I heard about martial arts. I saw that you could get strong from doing
it. At some point I got the idea that in martial arts you could aim your
life, make everything into practice, and that as a result every moment
of your life would be fruitful, so that life would not slip by and no
time, no effort, would be wasted.
I saw people practice meditation in a Zen meditation hall. It looked
wonderful to me. Serene and strong.
What martial arts and Zen had to do with each other, at first, I could
not tell. In the martial arts club I visited at my college, people were
pushing one another over and twisting each other’s arms, grimacing
and rolling around. As a new comer to the club, guys hollered at you and,
with little skill or experience, it was hard for me to tell what they
wanted me to do or what they considered good.
Then, about twenty years ago I found the karate of Shoshin Nagamine.
He was the founder of Matsubayashi Shorin Ryu, a traditional Okinawan
style. As Chief of Police in Okinawa’s chaotic post-war period he
was one of the pioneers of the public practice of karate, believing it
ought to be available to anyone who wanted to improve his life not kept
a secret, accessible only to an elite few. I went to see him.
In the years since, he became well known. Before his death in 1997 he
was named a Japanese national treasure, and was featured in a National
Geographic article and many other publications. At 90 years old, a pre-eminent
spokesman for Okinawan lifestyle and Okinawan karate with a worldwide
pulpit, he passed away. But when I first met him he was still practicing.
In the front of his dojo in Okinawa hangs a scroll with the words Ken
Zen Ichi Nyo (“Karate and Zen as one”). I was very hopeful
that he would illuminate the relationship between how these two could
be “as one”.
Zen meditation was practiced by Japanese martial artists, but it was
rare on Okinawa. Nagamine recognized how valuable the relationship between
meditation and martial arts could be. But he was a product of his culture
as much as we are under the influence of ours. His approach to Zen practice
was strong but seemed to have the same one sidedness that you encounter
everywhere that martial arts and Buddhist meditation are mingled. It seems
to be as true in Asia as it is here in the west. Great martial artists
and Zen practitioners have built the foundation. We are in a position
to continue their work.
The “merit” or compassion side of Bodhisattva action has
been neglected. To fulfill their mission to get out of suffering themselves
and to save all beings from suffering, Bodhisattvas must pursue two “accumulations”:merit
and wisdom. Without one or the other of these, their efforts will be incomplete
and so will fail. The accumulation of merit refers to what Bodhisattvas
(or you or I) do to take care of others. The accumulation of wisdom refers
to Bodhisattvas’ deep insight, achieved through deep meditative
concentration, into the way the world works. It is this understanding
that frees them from suffering themselves, and enables them to be effective
in helping others. The emphasis of Buddhist practice in martial arts has
been almost exclusively on the wisdom side.
Zen practice in martial arts dojo emphasizes the development of samadhi.
Samadhi is the ability to place one’s mind on an object of attention
and leave it there, with clarity and stability, for as long as you want.

------------------------------------

* [Work item A]
According to the text on martial arts and Zen, what words appear on the scroll that hangs in the front of Nagamine's dojo?
* [Work item B]
Reproduce the lines of the listing that begin at the line containing "поток, Lm: 1020" and stop after the line containing "De 10h à 13h et de 14h à 18h.", substituting "Série" for "Gamme" and leaving everything else unchanged. Omit the pictures.

Extracted page text data

------------------------------------

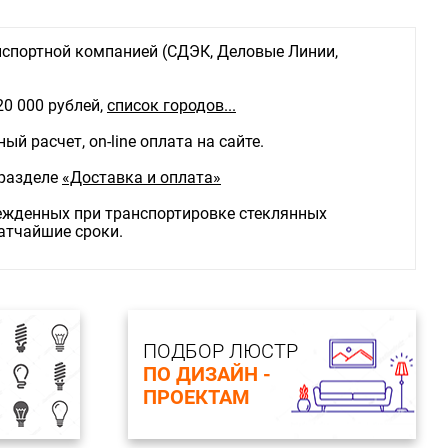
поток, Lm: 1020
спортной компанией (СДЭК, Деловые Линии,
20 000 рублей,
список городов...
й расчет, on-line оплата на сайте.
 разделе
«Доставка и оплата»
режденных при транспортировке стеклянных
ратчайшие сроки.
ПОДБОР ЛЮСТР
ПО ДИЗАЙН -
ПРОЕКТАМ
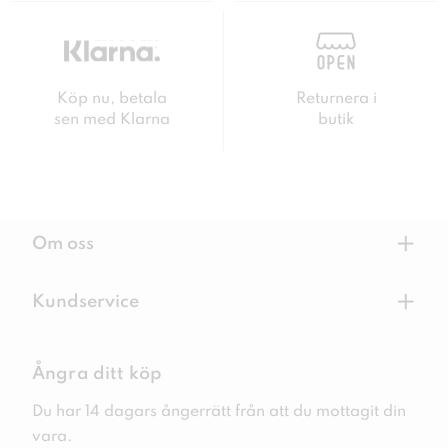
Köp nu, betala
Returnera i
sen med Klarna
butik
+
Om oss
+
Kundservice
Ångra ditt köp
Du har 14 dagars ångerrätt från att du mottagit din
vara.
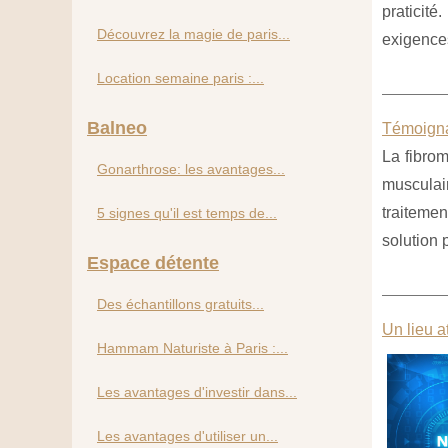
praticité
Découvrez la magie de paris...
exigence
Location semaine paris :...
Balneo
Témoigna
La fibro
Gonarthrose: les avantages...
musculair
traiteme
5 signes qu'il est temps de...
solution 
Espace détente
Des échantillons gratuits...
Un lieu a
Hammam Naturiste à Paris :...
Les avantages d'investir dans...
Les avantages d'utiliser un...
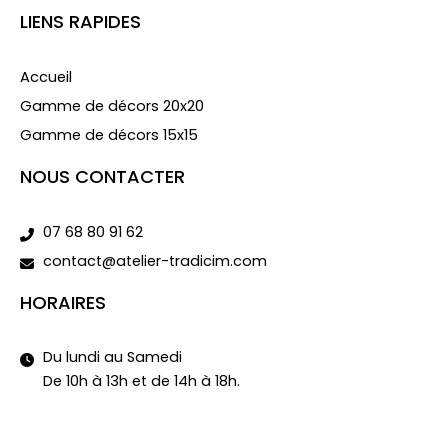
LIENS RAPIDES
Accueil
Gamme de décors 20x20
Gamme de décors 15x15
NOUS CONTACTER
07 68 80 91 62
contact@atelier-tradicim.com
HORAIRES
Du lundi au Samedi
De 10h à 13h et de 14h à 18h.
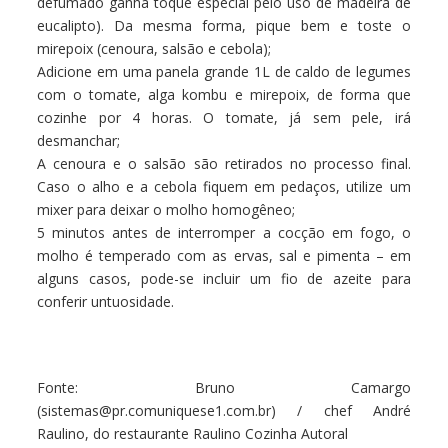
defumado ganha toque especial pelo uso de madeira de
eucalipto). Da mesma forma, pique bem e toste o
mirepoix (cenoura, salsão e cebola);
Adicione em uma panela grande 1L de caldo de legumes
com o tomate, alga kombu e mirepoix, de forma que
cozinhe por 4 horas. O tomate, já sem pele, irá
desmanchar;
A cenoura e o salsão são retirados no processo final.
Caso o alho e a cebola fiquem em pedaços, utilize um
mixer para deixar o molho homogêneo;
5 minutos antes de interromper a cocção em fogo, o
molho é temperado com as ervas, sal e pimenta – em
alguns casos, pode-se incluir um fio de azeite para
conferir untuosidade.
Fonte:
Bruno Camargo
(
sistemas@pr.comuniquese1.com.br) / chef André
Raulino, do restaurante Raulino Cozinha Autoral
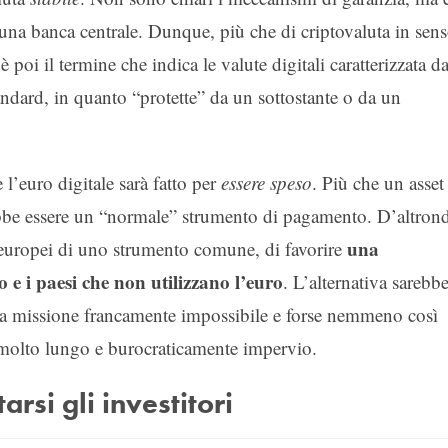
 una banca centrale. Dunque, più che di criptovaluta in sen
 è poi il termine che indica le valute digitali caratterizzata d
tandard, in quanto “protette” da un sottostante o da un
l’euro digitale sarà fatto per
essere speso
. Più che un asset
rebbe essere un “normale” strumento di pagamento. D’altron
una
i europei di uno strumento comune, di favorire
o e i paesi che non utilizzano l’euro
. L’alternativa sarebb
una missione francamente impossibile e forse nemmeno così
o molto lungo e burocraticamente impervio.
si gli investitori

------------------------------------

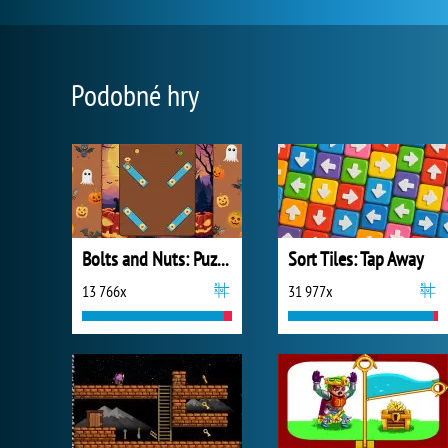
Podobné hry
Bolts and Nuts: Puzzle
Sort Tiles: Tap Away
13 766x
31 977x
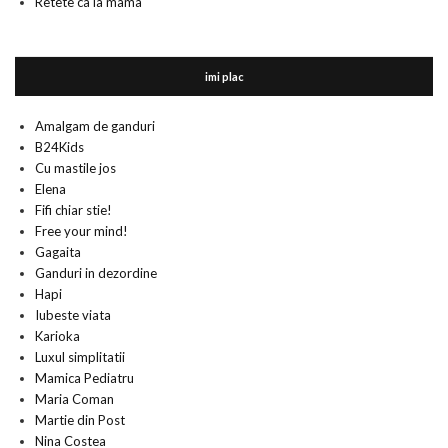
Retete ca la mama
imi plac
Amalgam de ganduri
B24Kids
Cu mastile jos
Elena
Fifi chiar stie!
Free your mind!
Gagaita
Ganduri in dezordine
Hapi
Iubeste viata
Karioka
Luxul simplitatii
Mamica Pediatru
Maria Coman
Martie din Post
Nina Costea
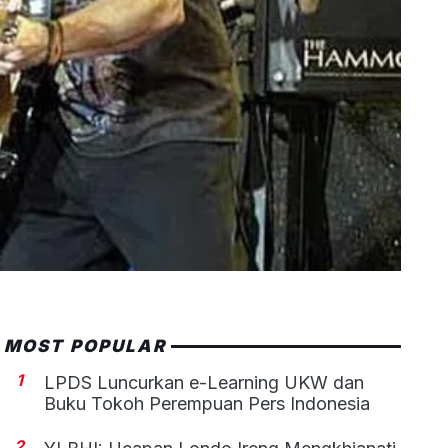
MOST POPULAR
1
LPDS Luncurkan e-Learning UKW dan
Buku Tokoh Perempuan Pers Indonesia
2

------------------------------------

* [Response A]
Ken Zen Ichi Nyo ("Karate and Zen as one").

* [Response B]
поток, Lm: 1020
спортной компанией (СДЭК, Деловые Линии,
20 000 рублей,
список городов...
й расчет, on-line оплата на сайте.
 разделе
«Доставка и оплата»
режденных при транспортировке стеклянных
ратчайшие сроки.
ПОДБОР ЛЮСТР
ПО ДИЗАЙН -
ПРОЕКТАМ
Köp nu, betala
Returnera i
sen med Klarna
butik
+
Om oss
+
Kundservice
Ångra ditt köp
Du har 14 dagars ångerrätt från att du mottagit din
vara.
praticité
Découvrez la magie de paris...
exigence
Location semaine paris :...
Balneo
Témoigna
La fibro
Gonarthrose: les avantages...
musculair
traiteme
5 signes qu'il est temps de...
solution 
Espace détente
Des échantillons gratuits...
Un lieu a
Hammam Naturiste à Paris :...
Les avantages d'investir dans...
Les avantages d'utiliser un...
LIENS RAPIDES
Accueil
Série de décors 20x20
Série de décors 15x15
NOUS CONTACTER
07 68 80 91 62
contact@atelier-tradicim.com
HORAIRES
Du lundi au Samedi
De 10h à 13h et de 14h à 18h.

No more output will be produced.